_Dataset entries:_
○ ○ ○ ○
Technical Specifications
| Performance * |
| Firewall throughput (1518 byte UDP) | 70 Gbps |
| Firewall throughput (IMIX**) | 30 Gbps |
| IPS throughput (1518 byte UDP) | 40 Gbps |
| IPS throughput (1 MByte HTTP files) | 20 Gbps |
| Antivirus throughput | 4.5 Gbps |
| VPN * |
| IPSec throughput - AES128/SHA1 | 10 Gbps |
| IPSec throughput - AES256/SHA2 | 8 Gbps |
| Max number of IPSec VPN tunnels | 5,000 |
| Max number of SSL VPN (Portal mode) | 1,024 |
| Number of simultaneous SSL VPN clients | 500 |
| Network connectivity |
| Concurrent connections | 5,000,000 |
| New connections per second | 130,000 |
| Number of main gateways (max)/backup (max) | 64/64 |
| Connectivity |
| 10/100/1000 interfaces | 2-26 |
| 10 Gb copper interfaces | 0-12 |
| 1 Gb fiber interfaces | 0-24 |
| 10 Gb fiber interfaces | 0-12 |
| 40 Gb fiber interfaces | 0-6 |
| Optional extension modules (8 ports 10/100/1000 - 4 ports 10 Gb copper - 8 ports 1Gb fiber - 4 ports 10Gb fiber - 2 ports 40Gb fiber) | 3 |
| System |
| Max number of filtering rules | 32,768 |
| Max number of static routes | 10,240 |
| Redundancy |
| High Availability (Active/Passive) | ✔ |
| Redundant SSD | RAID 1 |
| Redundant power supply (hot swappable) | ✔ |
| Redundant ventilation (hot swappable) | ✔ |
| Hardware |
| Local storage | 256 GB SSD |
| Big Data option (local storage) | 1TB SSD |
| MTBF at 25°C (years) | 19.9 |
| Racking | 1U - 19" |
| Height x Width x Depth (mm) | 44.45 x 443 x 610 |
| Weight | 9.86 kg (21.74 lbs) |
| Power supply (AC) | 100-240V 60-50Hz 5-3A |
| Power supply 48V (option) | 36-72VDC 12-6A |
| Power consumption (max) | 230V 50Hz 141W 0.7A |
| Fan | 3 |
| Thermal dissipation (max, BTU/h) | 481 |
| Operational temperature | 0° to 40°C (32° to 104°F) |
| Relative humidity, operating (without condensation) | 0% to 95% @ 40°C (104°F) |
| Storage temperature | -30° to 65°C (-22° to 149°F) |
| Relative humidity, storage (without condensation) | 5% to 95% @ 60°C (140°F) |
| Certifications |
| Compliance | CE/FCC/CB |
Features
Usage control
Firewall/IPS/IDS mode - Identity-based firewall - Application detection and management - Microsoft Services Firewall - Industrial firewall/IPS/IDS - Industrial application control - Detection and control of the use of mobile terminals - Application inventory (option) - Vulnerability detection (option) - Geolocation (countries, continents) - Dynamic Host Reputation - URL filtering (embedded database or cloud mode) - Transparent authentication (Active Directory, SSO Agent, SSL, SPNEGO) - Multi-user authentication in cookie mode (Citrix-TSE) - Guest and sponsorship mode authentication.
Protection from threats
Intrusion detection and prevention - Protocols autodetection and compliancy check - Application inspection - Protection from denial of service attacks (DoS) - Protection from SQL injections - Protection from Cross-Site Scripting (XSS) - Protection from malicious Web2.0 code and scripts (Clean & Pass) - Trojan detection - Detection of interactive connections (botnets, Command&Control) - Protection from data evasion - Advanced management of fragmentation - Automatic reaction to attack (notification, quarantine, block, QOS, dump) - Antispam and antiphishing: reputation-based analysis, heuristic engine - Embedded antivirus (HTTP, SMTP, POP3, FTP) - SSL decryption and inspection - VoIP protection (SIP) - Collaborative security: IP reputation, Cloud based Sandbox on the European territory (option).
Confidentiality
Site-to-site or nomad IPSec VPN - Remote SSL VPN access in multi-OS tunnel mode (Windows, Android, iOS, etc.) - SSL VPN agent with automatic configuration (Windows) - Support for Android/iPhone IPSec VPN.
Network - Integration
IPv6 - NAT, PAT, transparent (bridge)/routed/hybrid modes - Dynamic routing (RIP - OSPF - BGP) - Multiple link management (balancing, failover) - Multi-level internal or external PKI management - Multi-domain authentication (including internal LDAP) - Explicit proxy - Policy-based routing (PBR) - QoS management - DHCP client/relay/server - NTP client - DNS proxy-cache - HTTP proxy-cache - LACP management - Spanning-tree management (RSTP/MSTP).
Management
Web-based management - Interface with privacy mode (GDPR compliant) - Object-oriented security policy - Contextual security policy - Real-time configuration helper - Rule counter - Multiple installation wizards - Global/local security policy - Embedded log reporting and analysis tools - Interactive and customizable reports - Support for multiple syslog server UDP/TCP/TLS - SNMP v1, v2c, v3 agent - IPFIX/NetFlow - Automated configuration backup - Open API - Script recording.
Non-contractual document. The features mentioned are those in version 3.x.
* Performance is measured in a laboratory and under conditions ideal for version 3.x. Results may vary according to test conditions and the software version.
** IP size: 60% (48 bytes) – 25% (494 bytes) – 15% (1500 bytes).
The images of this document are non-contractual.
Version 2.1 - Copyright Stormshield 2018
○ ○ ○ ○
_WORK REQUIRED:_ In the records above, find the line with "clients | 500 |"; write out exactly that line and each one after it, stopping after the line with "BTU/h) | 481 |".

_TASK RESULT:_
| Number of simultaneous SSL VPN clients | 500 |
| Network connectivity |
| Concurrent connections | 5,000,000 |
| New connections per second | 130,000 |
| Number of main gateways (max)/backup (max) | 64/64 |
| Connectivity |
| 10/100/1000 interfaces | 2-26 |
| 10 Gb copper interfaces | 0-12 |
| 1 Gb fiber interfaces | 0-24 |
| 10 Gb fiber interfaces | 0-12 |
| 40 Gb fiber interfaces | 0-6 |
| Optional extension modules (8 ports 10/100/1000 - 4 ports 10 Gb copper - 8 ports 1Gb fiber - 4 ports 10Gb fiber - 2 ports 40Gb fiber) | 3 |
| System |
| Max number of filtering rules | 32,768 |
| Max number of static routes | 10,240 |
| Redundancy |
| High Availability (Active/Passive) | ✔ |
| Redundant SSD | RAID 1 |
| Redundant power supply (hot swappable) | ✔ |
| Redundant ventilation (hot swappable) | ✔ |
| Hardware |
| Local storage | 256 GB SSD |
| Big Data option (local storage) | 1TB SSD |
| MTBF at 25°C (years) | 19.9 |
| Racking | 1U - 19" |
| Height x Width x Depth (mm) | 44.45 x 443 x 610 |
| Weight | 9.86 kg (21.74 lbs) |
| Power supply (AC) | 100-240V 60-50Hz 5-3A |
| Power supply 48V (option) | 36-72VDC 12-6A |
| Power consumption (max) | 230V 50Hz 141W 0.7A |
| Fan | 3 |
| Thermal dissipation (max, BTU/h) | 481 |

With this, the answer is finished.